Stored records
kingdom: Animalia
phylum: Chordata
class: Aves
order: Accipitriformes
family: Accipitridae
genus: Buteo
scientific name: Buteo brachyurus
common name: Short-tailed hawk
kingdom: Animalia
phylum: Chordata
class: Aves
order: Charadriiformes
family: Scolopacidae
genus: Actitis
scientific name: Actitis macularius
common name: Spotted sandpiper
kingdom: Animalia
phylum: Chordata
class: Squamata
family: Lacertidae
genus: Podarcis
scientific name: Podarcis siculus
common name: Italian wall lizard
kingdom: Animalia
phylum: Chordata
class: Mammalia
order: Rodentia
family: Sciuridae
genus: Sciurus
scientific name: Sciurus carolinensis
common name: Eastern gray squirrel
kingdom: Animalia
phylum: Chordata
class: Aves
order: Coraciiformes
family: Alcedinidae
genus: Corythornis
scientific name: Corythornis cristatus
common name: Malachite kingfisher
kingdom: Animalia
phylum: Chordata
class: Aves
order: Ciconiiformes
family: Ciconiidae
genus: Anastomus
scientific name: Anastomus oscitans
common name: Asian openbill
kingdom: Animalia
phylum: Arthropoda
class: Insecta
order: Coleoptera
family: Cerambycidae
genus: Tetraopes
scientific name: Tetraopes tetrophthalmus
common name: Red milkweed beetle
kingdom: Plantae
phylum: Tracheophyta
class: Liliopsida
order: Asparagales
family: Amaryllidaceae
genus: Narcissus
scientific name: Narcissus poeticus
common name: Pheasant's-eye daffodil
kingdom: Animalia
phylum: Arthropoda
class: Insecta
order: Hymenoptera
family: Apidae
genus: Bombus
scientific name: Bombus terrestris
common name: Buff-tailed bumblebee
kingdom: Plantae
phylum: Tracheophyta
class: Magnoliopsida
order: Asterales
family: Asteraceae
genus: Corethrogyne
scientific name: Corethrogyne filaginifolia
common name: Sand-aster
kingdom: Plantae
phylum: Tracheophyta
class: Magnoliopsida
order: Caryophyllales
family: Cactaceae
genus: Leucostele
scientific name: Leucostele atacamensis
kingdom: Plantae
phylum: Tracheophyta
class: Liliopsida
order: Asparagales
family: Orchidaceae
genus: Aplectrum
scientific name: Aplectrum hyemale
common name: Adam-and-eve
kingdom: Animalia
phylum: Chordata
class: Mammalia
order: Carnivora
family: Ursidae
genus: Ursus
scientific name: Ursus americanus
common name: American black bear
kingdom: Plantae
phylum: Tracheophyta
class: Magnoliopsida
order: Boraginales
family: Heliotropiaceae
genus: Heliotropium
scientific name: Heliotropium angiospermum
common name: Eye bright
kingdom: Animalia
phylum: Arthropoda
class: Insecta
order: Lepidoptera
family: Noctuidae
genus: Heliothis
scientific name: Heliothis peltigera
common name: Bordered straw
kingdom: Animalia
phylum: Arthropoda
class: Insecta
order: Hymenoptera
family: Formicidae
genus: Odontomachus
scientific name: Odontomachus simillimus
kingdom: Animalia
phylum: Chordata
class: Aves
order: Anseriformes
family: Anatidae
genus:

▶ [Exercise description]:
Pull every line from the data above and copy each one unchanged, keeping the original order.

▶ [Reply to the task]:
kingdom: Animalia
phylum: Chordata
class: Aves
order: Accipitriformes
family: Accipitridae
genus: Buteo
scientific name: Buteo brachyurus
common name: Short-tailed hawk
kingdom: Animalia
phylum: Chordata
class: Aves
order: Charadriiformes
family: Scolopacidae
genus: Actitis
scientific name: Actitis macularius
common name: Spotted sandpiper
kingdom: Animalia
phylum: Chordata
class: Squamata
family: Lacertidae
genus: Podarcis
scientific name: Podarcis siculus
common name: Italian wall lizard
kingdom: Animalia
phylum: Chordata
class: Mammalia
order: Rodentia
family: Sciuridae
genus: Sciurus
scientific name: Sciurus carolinensis
common name: Eastern gray squirrel
kingdom: Animalia
phylum: Chordata
class: Aves
order: Coraciiformes
family: Alcedinidae
genus: Corythornis
scientific name: Corythornis cristatus
common name: Malachite kingfisher
kingdom: Animalia
phylum: Chordata
class: Aves
order: Ciconiiformes
family: Ciconiidae
genus: Anastomus
scientific name: Anastomus oscitans
common name: Asian openbill
kingdom: Animalia
phylum: Arthropoda
class: Insecta
order: Coleoptera
family: Cerambycidae
genus: Tetraopes
scientific name: Tetraopes tetrophthalmus
common name: Red milkweed beetle
kingdom: Plantae
phylum: Tracheophyta
class: Liliopsida
order: Asparagales
family: Amaryllidaceae
genus: Narcissus
scientific name: Narcissus poeticus
common name: Pheasant's-eye daffodil
kingdom: Animalia
phylum: Arthropoda
class: Insecta
order: Hymenoptera
family: Apidae
genus: Bombus
scientific name: Bombus terrestris
common name: Buff-tailed bumblebee
kingdom: Plantae
phylum: Tracheophyta
class: Magnoliopsida
order: Asterales
family: Asteraceae
genus: Corethrogyne
scientific name: Corethrogyne filaginifolia
common name: Sand-aster
kingdom: Plantae
phylum: Tracheophyta
class: Magnoliopsida
order: Caryophyllales
family: Cactaceae
genus: Leucostele
scientific name: Leucostele atacamensis
kingdom: Plantae
phylum: Tracheophyta
class: Liliopsida
order: Asparagales
family: Orchidaceae
genus: Aplectrum
scientific name: Aplectrum hyemale
common name: Adam-and-eve
kingdom: Animalia
phylum: Chordata
class: Mammalia
order: Carnivora
family: Ursidae
genus: Ursus
scientific name: Ursus americanus
common name: American black bear
kingdom: Plantae
phylum: Tracheophyta
class: Magnoliopsida
order: Boraginales
family: Heliotropiaceae
genus: Heliotropium
scientific name: Heliotropium angiospermum
common name: Eye bright
kingdom: Animalia
phylum: Arthropoda
class: Insecta
order: Lepidoptera
family: Noctuidae
genus: Heliothis
scientific name: Heliothis peltigera
common name: Bordered straw
kingdom: Animalia
phylum: Arthropoda
class: Insecta
order: Hymenoptera
family: Formicidae
genus: Odontomachus
scientific name: Odontomachus simillimus
kingdom: Animalia
phylum: Chordata
class: Aves
order: Anseriformes
family: Anatidae
genus:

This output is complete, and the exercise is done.